Instruction: Please format every line of the material below as a numbered list, leaving out any blank lines.

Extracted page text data
+---+

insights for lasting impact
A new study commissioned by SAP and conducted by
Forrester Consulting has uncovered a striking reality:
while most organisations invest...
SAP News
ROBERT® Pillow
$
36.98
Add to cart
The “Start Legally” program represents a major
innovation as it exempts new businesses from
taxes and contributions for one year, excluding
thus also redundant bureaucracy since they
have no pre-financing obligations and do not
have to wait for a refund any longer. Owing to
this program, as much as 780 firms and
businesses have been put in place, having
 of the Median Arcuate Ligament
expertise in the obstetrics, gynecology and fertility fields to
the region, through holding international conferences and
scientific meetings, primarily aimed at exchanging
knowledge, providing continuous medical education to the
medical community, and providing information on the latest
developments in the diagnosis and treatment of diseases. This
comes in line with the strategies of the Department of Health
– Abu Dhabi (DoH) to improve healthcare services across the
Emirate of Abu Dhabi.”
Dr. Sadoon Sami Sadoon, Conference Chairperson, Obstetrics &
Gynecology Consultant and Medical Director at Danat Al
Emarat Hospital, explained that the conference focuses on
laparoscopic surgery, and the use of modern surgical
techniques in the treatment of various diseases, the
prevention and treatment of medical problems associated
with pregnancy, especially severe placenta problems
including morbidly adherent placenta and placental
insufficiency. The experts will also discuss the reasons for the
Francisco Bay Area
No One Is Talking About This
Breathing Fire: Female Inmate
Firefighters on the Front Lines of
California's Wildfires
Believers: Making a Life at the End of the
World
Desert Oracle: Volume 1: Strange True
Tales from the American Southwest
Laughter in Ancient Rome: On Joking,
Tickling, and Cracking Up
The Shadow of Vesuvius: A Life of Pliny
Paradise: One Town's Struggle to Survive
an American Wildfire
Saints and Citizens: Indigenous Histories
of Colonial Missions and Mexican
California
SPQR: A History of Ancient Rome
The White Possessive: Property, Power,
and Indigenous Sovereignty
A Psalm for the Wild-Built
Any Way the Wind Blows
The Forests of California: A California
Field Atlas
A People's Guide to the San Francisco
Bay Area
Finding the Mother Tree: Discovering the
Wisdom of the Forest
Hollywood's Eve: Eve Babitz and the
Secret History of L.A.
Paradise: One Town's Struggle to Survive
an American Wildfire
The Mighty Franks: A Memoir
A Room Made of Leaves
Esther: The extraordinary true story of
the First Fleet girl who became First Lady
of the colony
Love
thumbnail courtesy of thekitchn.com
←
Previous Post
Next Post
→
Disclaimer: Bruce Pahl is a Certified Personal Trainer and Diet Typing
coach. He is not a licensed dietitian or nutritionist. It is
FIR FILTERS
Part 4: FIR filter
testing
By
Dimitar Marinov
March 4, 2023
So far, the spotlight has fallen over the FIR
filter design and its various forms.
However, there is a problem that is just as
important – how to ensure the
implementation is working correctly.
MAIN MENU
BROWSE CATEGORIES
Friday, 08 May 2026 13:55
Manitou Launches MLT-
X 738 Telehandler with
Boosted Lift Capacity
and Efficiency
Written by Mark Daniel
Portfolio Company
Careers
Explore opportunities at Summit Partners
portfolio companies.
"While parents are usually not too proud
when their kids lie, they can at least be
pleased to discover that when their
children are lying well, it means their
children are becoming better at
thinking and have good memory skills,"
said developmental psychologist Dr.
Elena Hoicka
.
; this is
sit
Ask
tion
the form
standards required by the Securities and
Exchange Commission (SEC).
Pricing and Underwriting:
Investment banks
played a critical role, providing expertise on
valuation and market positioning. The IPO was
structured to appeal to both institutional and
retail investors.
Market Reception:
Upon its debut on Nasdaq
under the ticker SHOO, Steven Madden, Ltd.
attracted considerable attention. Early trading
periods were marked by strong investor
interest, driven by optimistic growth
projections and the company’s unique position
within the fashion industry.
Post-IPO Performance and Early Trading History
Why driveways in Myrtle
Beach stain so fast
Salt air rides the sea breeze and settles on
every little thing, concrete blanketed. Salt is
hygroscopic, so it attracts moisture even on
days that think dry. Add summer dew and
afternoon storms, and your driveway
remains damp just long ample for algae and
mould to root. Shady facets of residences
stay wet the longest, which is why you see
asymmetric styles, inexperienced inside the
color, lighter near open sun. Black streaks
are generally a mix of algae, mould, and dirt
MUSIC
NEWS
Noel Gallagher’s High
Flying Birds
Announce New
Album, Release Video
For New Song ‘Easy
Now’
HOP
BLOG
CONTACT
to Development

+---+

Written response:
1. insights for lasting impact
2. A new study commissioned by SAP and conducted by
3. Forrester Consulting has uncovered a striking reality:
4. while most organisations invest...
5. SAP News
6. ROBERT® Pillow
7. $
8. 36.98
9. Add to cart
10. The “Start Legally” program represents a major
11. innovation as it exempts new businesses from
12. taxes and contributions for one year, excluding
13. thus also redundant bureaucracy since they
14. have no pre-financing obligations and do not
15. have to wait for a refund any longer. Owing to
16. this program, as much as 780 firms and
17. businesses have been put in place, having
18.  of the Median Arcuate Ligament
19. expertise in the obstetrics, gynecology and fertility fields to
20. the region, through holding international conferences and
21. scientific meetings, primarily aimed at exchanging
22. knowledge, providing continuous medical education to the
23. medical community, and providing information on the latest
24. developments in the diagnosis and treatment of diseases. This
25. comes in line with the strategies of the Department of Health
26. – Abu Dhabi (DoH) to improve healthcare services across the
27. Emirate of Abu Dhabi.”
28. Dr. Sadoon Sami Sadoon, Conference Chairperson, Obstetrics &
29. Gynecology Consultant and Medical Director at Danat Al
30. Emarat Hospital, explained that the conference focuses on
31. laparoscopic surgery, and the use of modern surgical
32. techniques in the treatment of various diseases, the
33. prevention and treatment of medical problems associated
34. with pregnancy, especially severe placenta problems
35. including morbidly adherent placenta and placental
36. insufficiency. The experts will also discuss the reasons for the
37. Francisco Bay Area
38. No One Is Talking About This
39. Breathing Fire: Female Inmate
40. Firefighters on the Front Lines of
41. California's Wildfires
42. Believers: Making a Life at the End of the
43. World
44. Desert Oracle: Volume 1: Strange True
45. Tales from the American Southwest
46. Laughter in Ancient Rome: On Joking,
47. Tickling, and Cracking Up
48. The Shadow of Vesuvius: A Life of Pliny
49. Paradise: One Town's Struggle to Survive
50. an American Wildfire
51. Saints and Citizens: Indigenous Histories
52. of Colonial Missions and Mexican
53. California
54. SPQR: A History of Ancient Rome
55. The White Possessive: Property, Power,
56. and Indigenous Sovereignty
57. A Psalm for the Wild-Built
58. Any Way the Wind Blows
59. The Forests of California: A California
60. Field Atlas
61. A People's Guide to the San Francisco
62. Bay Area
63. Finding the Mother Tree: Discovering the
64. Wisdom of the Forest
65. Hollywood's Eve: Eve Babitz and the
66. Secret History of L.A.
67. Paradise: One Town's Struggle to Survive
68. an American Wildfire
69. The Mighty Franks: A Memoir
70. A Room Made of Leaves
71. Esther: The extraordinary true story of
72. the First Fleet girl who became First Lady
73. of the colony
74. Love
75. thumbnail courtesy of thekitchn.com
76. ←
77. Previous Post
78. Next Post
79. →
80. Disclaimer: Bruce Pahl is a Certified Personal Trainer and Diet Typing
81. coach. He is not a licensed dietitian or nutritionist. It is
82. FIR FILTERS
83. Part 4: FIR filter
84. testing
85. By
86. Dimitar Marinov
87. March 4, 2023
88. So far, the spotlight has fallen over the FIR
89. filter design and its various forms.
90. However, there is a problem that is just as
91. important – how to ensure the
92. implementation is working correctly.
93. MAIN MENU
94. BROWSE CATEGORIES
95. Friday, 08 May 2026 13:55
96. Manitou Launches MLT-
97. X 738 Telehandler with
98. Boosted Lift Capacity
99. and Efficiency
100. Written by Mark Daniel
101. Portfolio Company
102. Careers
103. Explore opportunities at Summit Partners
104. portfolio companies.
105. "While parents are usually not too proud
106. when their kids lie, they can at least be
107. pleased to discover that when their
108. children are lying well, it means their
109. children are becoming better at
110. thinking and have good memory skills,"
111. said developmental psychologist Dr.
112. Elena Hoicka
113. .
114. ; this is
115. sit
116. Ask
117. tion
118. the form
119. standards required by the Securities and
120. Exchange Commission (SEC).
121. Pricing and Underwriting:
122. Investment banks
123. played a critical role, providing expertise on
124. valuation and market positioning. The IPO was
125. structured to appeal to both institutional and
126. retail investors.
127. Market Reception:
128. Upon its debut on Nasdaq
129. under the ticker SHOO, Steven Madden, Ltd.
130. attracted considerable attention. Early trading
131. periods were marked by strong investor
132. interest, driven by optimistic growth
133. projections and the company’s unique position
134. within the fashion industry.
135. Post-IPO Performance and Early Trading History
136. Why driveways in Myrtle
137. Beach stain so fast
138. Salt air rides the sea breeze and settles on
139. every little thing, concrete blanketed. Salt is
140. hygroscopic, so it attracts moisture even on
141. days that think dry. Add summer dew and
142. afternoon storms, and your driveway
143. remains damp just long ample for algae and
144. mould to root. Shady facets of residences
145. stay wet the longest, which is why you see
146. asymmetric styles, inexperienced inside the
147. color, lighter near open sun. Black streaks
148. are generally a mix of algae, mould, and dirt
149. MUSIC
150. NEWS
151. Noel Gallagher’s High
152. Flying Birds
153. Announce New
154. Album, Release Video
155. For New Song ‘Easy
156. Now’
157. HOP
158. BLOG
159. CONTACT
160. to Development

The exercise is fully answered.